> **About this exercise**:
What are the lines, written out exactly, from the one containing "33 213 202.59" to the end of the entries below? Include both ends and nothing more.

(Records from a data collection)
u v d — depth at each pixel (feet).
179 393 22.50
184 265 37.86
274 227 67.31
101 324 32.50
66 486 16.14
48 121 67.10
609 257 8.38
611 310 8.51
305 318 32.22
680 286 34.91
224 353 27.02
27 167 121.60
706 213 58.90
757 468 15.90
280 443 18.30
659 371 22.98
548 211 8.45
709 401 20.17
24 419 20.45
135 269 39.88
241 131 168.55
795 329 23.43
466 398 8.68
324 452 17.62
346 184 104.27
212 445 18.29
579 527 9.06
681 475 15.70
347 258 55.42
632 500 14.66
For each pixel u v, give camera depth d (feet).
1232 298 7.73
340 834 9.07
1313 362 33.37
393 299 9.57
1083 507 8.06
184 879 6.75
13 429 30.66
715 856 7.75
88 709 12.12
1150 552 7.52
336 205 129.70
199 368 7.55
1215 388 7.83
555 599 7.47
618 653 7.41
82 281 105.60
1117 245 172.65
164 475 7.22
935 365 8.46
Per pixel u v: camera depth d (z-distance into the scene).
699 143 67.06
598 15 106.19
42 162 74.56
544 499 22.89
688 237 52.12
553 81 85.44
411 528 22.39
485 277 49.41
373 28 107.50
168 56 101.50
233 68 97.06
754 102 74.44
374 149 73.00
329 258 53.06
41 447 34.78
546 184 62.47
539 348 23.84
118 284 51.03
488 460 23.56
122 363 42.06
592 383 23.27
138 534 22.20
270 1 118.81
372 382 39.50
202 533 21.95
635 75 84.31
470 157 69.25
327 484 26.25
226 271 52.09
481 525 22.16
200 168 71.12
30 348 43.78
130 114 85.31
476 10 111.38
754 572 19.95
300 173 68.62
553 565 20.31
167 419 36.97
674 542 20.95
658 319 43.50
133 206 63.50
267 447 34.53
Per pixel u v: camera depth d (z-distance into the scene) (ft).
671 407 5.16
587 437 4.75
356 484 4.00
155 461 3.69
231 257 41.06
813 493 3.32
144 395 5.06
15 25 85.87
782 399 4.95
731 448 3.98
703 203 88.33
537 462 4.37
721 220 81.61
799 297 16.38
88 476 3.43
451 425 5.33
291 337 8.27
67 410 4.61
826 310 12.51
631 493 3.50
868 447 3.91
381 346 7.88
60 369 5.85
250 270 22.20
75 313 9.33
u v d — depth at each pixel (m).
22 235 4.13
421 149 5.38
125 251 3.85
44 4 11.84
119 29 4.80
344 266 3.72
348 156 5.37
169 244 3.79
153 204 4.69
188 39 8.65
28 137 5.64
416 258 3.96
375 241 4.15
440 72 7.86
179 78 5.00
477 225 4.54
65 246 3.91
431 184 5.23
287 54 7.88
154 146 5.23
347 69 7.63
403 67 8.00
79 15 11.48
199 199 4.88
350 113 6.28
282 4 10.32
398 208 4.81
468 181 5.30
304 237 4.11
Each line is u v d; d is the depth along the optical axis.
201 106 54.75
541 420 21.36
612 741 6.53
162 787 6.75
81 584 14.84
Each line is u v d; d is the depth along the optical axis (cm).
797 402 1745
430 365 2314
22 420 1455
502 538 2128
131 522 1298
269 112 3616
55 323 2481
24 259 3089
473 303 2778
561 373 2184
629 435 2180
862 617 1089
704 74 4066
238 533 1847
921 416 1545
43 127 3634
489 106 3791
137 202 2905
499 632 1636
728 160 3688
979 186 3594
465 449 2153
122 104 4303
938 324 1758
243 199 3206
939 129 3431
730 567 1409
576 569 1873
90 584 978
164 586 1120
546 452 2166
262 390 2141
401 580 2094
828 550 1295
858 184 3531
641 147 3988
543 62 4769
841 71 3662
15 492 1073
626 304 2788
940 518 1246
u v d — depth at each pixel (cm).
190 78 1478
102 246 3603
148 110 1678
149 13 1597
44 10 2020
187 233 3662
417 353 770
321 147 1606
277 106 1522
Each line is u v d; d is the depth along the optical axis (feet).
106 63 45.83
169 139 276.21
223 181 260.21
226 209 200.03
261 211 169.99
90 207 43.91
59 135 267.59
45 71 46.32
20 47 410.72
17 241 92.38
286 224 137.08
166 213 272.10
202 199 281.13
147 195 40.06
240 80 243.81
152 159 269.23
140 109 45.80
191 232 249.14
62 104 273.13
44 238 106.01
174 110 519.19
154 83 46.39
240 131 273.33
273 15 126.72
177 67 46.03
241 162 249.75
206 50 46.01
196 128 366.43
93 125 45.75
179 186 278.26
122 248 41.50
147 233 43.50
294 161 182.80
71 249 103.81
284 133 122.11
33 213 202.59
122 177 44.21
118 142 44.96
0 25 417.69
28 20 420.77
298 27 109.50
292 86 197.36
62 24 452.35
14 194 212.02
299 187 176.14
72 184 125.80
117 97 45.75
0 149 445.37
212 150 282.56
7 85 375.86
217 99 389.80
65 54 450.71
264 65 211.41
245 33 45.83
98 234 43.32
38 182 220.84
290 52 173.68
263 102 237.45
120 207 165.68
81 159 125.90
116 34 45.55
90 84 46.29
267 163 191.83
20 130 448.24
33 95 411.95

> **Finished exercise**:
33 213 202.59
122 177 44.21
118 142 44.96
0 25 417.69
28 20 420.77
298 27 109.50
292 86 197.36
62 24 452.35
14 194 212.02
299 187 176.14
72 184 125.80
117 97 45.75
0 149 445.37
212 150 282.56
7 85 375.86
217 99 389.80
65 54 450.71
264 65 211.41
245 33 45.83
98 234 43.32
38 182 220.84
290 52 173.68
263 102 237.45
120 207 165.68
81 159 125.90
116 34 45.55
90 84 46.29
267 163 191.83
20 130 448.24
33 95 411.95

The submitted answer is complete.